Lucien de Samosate, Les amis du mensonge ou l’Incrédule, traduit par Philippe Renault :
– Cette demeure, dit–il, était à l’abandon depuis des lustres car, régulièrement, elle était visitée par des spectres effroyables Quiconque s’y installait, devait bien vite quitter les lieux, à cause des fantômes. Aussi la bâtisse tomba–t–elle en ruine, au point que le toit menaça de s’effondrer. Bien entendu, nul n’osait plus y entrer. Dès que j’eus entendu parler de cet envoûtement, je consultai quelques ouvrages – je possède un nombre considérable de textes égyptiens qui traitent de ces problèmes de fantômes – et, à l’heure du premier sommeil, je me rendis à la maison hantée, malgré les prières de mon hôte qui voulut m’en empêcher et qui faillit même me retenir par le pan de mon manteau : il était persuadé que je courais à ma perte. Prenant une lampe, je pénétrai dans la maison. Après avoir posé ma lampe dans la plus grande salle, je m’assis par terre et je lus mon texte, presque avec désinvolture. Le démon ne se fit pas attendre et crut que j’étais une victime ordinaire, tout heureux à l’idée de me faire une peur panique. Dois–je vous préciser qu’il était répugnant, très chevelu, et qu’il avait la couleur sombre des ténèbres. Il se planta devant moi, me fit maintes provocations pour m’intimider, puis se métamorphosa successivement en chien, en taureau et en lion. Gardant mon sang-froid, je prononçai les formules égyptiennes, réussissant par la toute–puissance de mes paroles, à le faire replier dans un coin de pièce obscur. Après avoir consciencieusement observé l’endroit où il se trouvait, je m’endormis.
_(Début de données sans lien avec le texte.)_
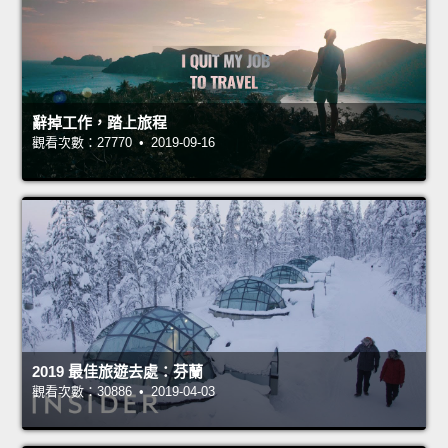
辭掉工作，踏上旅程
觀看次數：27770 • 2019-09-16
2019 最佳旅遊去處：芬蘭
觀看次數：30886 • 2019-04-03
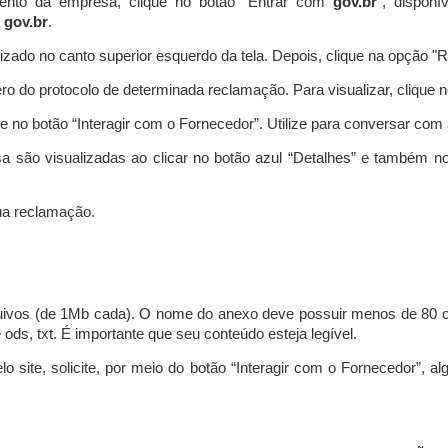
ento da empresa, clique no botão “Entrar com
gov.br
”, disponí
a
gov.br
.
lizado no canto superior esquerdo da tela. Depois, clique na opção 
o do protocolo de determinada reclamação. Para visualizar, clique 
 no botão “Interagir com o Fornecedor”. Utilize para conversar co
a são visualizadas ao clicar no botão azul “Detalhes” e também no
a reclamação.
uivos (de 1Mb cada). O nome do anexo deve possuir menos de 80 ca
 e ods, txt. É importante que seu conteúdo esteja legível.
lo site, solicite, por meio do botão “Interagir com o Fornecedor”,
Au petit matin, alors que tout le monde s’attendait à me voir terrassé par le démon, comme les visiteurs précédents, je sortis de la baraque à la surprise générale. Je m’empressai de me rendre chez Eubatide pour lui annoncer la bonne nouvelle : il pouvait à ce jour vivre tranquillement dans une maison enfin exorcisée de ses démons. Il m’accompagna, lui et une foule de badauds – ils étaient tous étonnés par le prodige – jusqu’à l’endroit où l’esprit avait disparu. Je donnai l’ordre au groupe de s’armer de pioches et de fouiller. C’est alors que l’on exhuma un squelette que l’on s’empressa d’ensevelir décemment. Depuis cette opération, la maison a cessé d’être la proie des fantômes.